(TEXTE DE LA PAGE):
_____
Dans le cadre du Ybyngo, j’ai découvert avec plaisir et effroi cette nouvelle policière fantastique qui aborde des sujets assez sensibles comme la pédophilie, la séquestration et le viol. Une plongée en enfer aussi fascinante que sensible…
Résumé : Policier mis à pied pour faute grave, Gordon est rappelé brutalement à son devoir : son supérieur vient de déposer un jeune témoin, Maximilien, devant la porte de son cottage écossais. Le corps du garçon et son air hagard attestent d’un passé de souffrances et de sévices.
Dans le silence imposé par le mutisme de son invité, l’ancien flic se fait spectateur de l’étrangeté grandissante de Maximilien. Pourtant, cette confrontation étouffante, au-delà des non-dits, les rapproche plus que de raison…
Mon avis :
Un huis-clos centré sur deux personnes meurtries
L’histoire se déroule en Ecosse dans un cottage défraîchi où Gordon vit désormais dans la solitude et la tristesse. L’arrivée de Maximilien va bouleverser son quotidien et réveiller peu à peu son humanité, voire sa sensibilité.
L’objectif de son chef est clair : Gordon doit amener le jeune garçon à témoigner de ce qu’il a vécu. Son histoire serait liée à l’affaire pour laquelle Gordon a été mis à pied.
_____
(LIGNES FOURNIES):

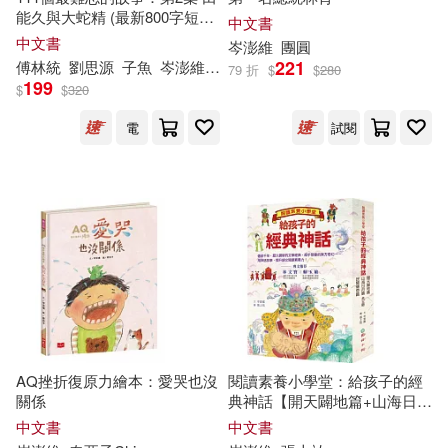
能久與大蛇精 (最新800字短篇
中文書
故事) 四十位臺灣兒童文學作家
中文書
岑
澎
維
團圓
跨世代故事採集 聯手鉅獻
221
傅林統
劉思源
子魚
岑
澎
維
廖炳焜
施養慧
曹俊彥
林世仁
林
79 折
$
$
280
199
$
$
320
電
試閱
AQ挫折復原力繪本：愛哭也沒
閱讀素養小學堂：給孩子的經
關係
典神話【開天闢地篇+山海日月
篇+民間傳奇篇，共三冊】
中文書
中文書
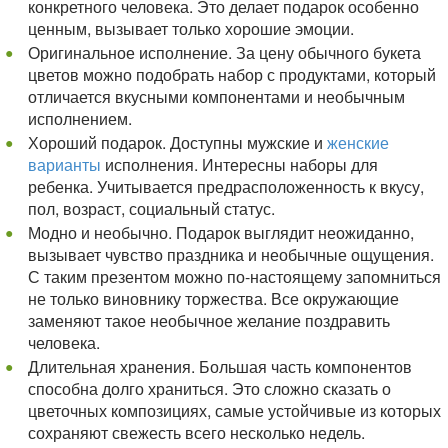
конкретного человека. Это делает подарок особенно
ценным, вызывает только хорошие эмоции.
Оригинальное исполнение. За цену обычного букета
цветов можно подобрать набор с продуктами, который
отличается вкусными компонентами и необычным
исполнением.
Хороший подарок. Доступны мужские и
женские
варианты
исполнения. Интересны наборы для
ребенка. Учитывается предрасположенность к вкусу,
пол, возраст, социальный статус.
Модно и необычно. Подарок выглядит неожиданно,
вызывает чувство праздника и необычные ощущения.
С таким презентом можно по-настоящему запомниться
не только виновнику торжества. Все окружающие
заменяют такое необычное желание поздравить
человека.
Длительная хранения. Большая часть компонентов
способна долго храниться. Это сложно сказать о
цветочных композициях, самые устойчивые из которых
сохраняют свежесть всего несколько недель.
_____
(CONSIGNES):
a - Mettez sous forme de liste numérotée les lignes fournies, en commençant par celle qui contient « конкретного человека. Это » et en allant jusqu'à celle qui contient « пол, возраст, социальный статус. », toutes deux incluses. Laissez de côté les lignes vides.
b - Prolongez la critique de la nouvelle policière à partir de sa dernière phrase.

(RÉPONSES):
a -
1. конкретного человека. Это делает подарок особенно
2. ценным, вызывает только хорошие эмоции.
3. Оригинальное исполнение. За цену обычного букета
4. цветов можно подобрать набор с продуктами, который
5. отличается вкусными компонентами и необычным
6. исполнением.
7. Хороший подарок. Доступны мужские и
8. женские
9. варианты
10. исполнения. Интересны наборы для
11. ребенка. Учитывается предрасположенность к вкусу,
12. пол, возраст, социальный статус.

b -
Mais le garçon est muet, il parle avec les yeux et nécessite d’être apprivoisé. Il vient de passer des années auprès d’un pédophile qui a abusé de lui et l’a séquestré dans une cave sans nourriture ni possibilité de se laver. Maximilien ne sait qu’obéir, satisfaire. Il ne se comporte pas comme un garçon normal de son âge et sait que tout acte de bonté a un coût.
Gordon est désemparé face au garçon. Il le nourrit, le lave, lui offre un toit. Il lui parle sans obtenir de réponse, le repousse quand Maximilien essaie de le remercier de la seule façon qu’il connaisse…
Peu à peu, le cottage abandonné reprend vie avec ce nouveau duo improvisé, ces deux âmes qui n’aspirent qu’à guérir. Mais le temps presse et l’absence de témoignage met en danger l’enquête, obligeant Gordon et son supérieur à des mesures radicales qui ne sont pas appropriée à une victime de viol…
A travers cette histoire, l’auteure nous présente deux victimes liées au même meurtrier. Si l’un a tenté d’agir pour trouver la vérité, l’autre a tout subi jusqu’à sortir de lui-même pour oublier la souffrance. De manière assez juste, Livia nous met à la place de chacun, sans jugement, pour mieux comprendre les évènements, mais aussi les émotions qu’ont pu ressentir chacun des personnages face à cette histoire sordide qui semble plus compliquée que prévue.
Une enquête policière sordide
Dans cette enquête, il faut avoir le coeur bien accroché et heureusement qu’un trigger warning en début d’ouvrage vous explique ce que vous risquez de rencontrer : Viol, torture, pédophilie, Slut Shaming, homophobie…
Malgré l’avertissement, j’ai été choquée par certains passages de sévices décrits par l’auteure. Ils semblent très réalistes et vous attrapent au détour d’une page au moment où vous ne vous y attendez pas.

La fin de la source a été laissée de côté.